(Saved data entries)

○ ○ ○ ○ ○ ○ ○

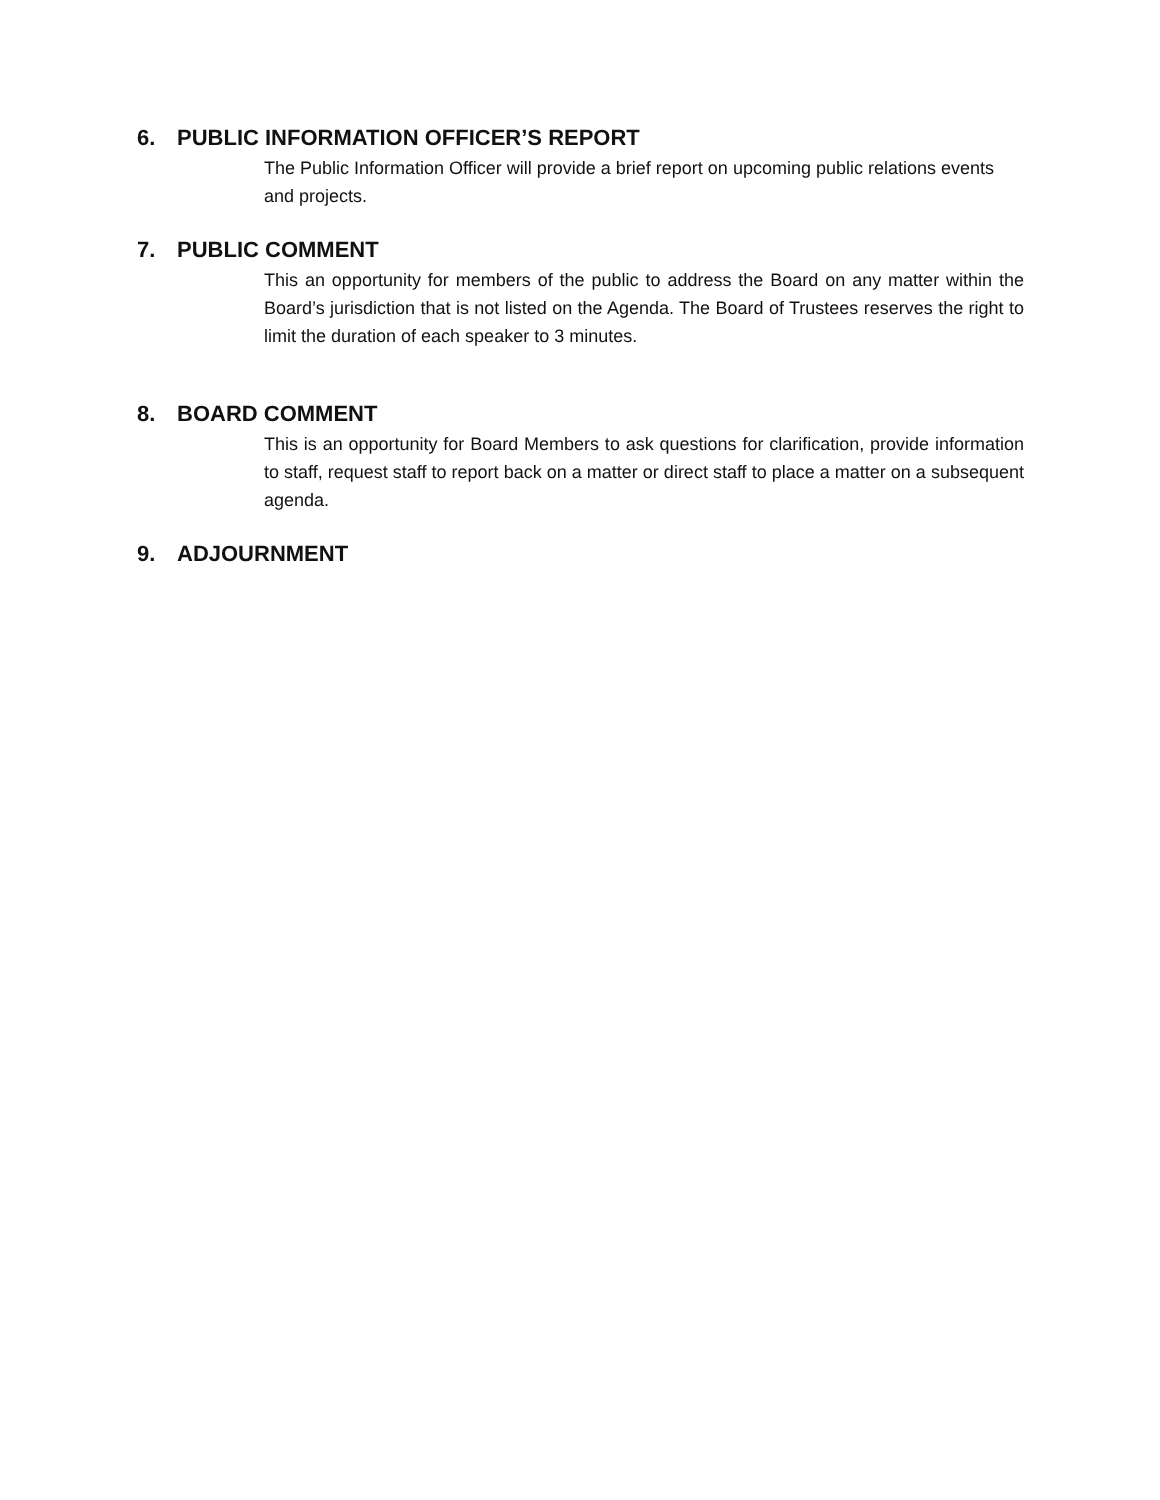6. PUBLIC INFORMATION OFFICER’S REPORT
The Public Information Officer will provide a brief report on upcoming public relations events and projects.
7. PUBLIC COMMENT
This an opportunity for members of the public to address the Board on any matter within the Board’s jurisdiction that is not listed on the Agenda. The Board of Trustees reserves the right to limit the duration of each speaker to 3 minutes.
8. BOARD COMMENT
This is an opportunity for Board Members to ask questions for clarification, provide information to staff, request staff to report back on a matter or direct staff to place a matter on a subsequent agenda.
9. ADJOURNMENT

○ ○ ○ ○ ○ ○ ○

**Requirement**
Tell how many lines in the data include the string "opportunity". Reply with the number and no other text.

**Output**
2